__CONSIGNE__. Poursuivez l'échange sur les dépenses des collectivités locales, reproduit ci-dessous, à partir de sa dernière phrase.

__BLOC DE TEXTE__.
Contrairement aux idées reçues, ou à celles qui cherchent parfois à instrumentaliser ce sujet, nous n'avons jamais eu l'intention de demander aux collectivités locales de baisser leurs dépenses de 10 milliards d'euros.
M. Nicolas Sansu.
Si !
M. Gabriel Attal, ministre délégué.
Il y en a assez des discours sur la potion amère que nous voudrions administrer ! Notre objectif, c'est la moindre augmentation de la dépense, c'est la maîtrise de la progression des dépenses. Cela n'a rien à voir avec l'austérité !
M. Nicolas Sansu.
Si !
M. Gabriel Attal, ministre délégué.
Concrètement, notre trajectoire prévoit que les dépenses totales progresseront de 31 milliards d'euros durant le quinquennat – 21 milliards pour les seules dépenses de fonctionnement. Cela représente une progression moyenne de 2,1 % par an, sachant que les recettes des collectivités devraient pour leur part progresser à un rythme annuel de 3 %.

__DONNÉES EXTRAITES__.

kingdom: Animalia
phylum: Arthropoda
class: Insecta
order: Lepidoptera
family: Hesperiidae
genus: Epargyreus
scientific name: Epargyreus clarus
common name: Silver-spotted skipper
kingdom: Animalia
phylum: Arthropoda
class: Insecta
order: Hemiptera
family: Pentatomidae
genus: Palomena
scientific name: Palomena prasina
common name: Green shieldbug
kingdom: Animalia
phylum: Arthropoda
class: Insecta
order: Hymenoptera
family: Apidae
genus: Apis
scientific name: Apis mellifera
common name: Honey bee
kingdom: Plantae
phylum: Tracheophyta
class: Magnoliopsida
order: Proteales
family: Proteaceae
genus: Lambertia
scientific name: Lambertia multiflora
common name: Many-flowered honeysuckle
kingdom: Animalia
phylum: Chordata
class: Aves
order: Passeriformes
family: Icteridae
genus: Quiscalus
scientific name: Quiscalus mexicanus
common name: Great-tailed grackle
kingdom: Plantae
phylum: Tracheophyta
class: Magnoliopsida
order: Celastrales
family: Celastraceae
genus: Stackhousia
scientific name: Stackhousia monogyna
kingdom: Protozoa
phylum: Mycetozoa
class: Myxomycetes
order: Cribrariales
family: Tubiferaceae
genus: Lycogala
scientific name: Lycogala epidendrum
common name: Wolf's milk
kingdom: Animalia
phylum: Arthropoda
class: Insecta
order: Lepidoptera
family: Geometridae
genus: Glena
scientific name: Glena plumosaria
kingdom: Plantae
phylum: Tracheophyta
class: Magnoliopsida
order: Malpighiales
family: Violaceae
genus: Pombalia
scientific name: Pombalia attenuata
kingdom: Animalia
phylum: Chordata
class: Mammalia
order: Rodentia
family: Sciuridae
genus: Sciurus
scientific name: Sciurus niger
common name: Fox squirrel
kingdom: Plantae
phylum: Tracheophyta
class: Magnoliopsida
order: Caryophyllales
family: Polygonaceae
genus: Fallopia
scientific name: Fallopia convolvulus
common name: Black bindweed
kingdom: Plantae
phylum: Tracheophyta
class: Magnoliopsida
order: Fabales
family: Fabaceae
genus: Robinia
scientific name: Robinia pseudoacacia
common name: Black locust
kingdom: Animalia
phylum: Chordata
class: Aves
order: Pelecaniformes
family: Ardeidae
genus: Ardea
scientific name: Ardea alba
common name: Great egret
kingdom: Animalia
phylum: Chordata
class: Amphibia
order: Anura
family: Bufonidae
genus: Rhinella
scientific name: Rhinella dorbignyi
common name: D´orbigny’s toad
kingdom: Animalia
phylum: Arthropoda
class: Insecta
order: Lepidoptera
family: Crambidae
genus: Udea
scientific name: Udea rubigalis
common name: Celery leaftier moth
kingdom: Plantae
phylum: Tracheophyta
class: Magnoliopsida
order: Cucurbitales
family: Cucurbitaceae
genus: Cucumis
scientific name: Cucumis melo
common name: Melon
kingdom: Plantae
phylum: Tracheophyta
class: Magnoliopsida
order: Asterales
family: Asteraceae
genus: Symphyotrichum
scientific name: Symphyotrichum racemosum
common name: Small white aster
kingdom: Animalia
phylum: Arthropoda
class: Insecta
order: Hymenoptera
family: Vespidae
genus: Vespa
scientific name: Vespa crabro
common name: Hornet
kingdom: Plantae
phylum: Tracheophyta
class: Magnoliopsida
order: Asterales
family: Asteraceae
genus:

__RÉPONSE ATTENDUE__.
M. Nicolas Sansu.
Avec une inflation à 5 % !
M. Gabriel Attal, ministre délégué.
Les associations d'élus nous ont toutes fait savoir qu'elles ne souhaitaient pas la reconduction des fameux contrats de Cahors.
Mme Danielle Simonnet.
Et vous faites pire !
M. Gabriel Attal, ministre délégué.
Cette forme de contractualisation, qui avait succédé en 2017 aux baisses successives de la DGF enregistrées sous le quinquennat de François Hollande, était vécue par beaucoup comme une mise sous tutelle. Nous avons donc abandonné les contrats de Cahors et proposé le pacte de confiance. À ceux qui pensent qu'il ne s'agit que d'un glissement sémantique, je réponds : allez voir les associations d'élus et demandez-leur s'il s'agit toujours des contrats de Cahors ! Même celles qui avaient exprimé un désaccord avec le mécanisme du pacte de confiance reconnaissent qu'ils ne constituent pas une reconduction des contrats de Cahors.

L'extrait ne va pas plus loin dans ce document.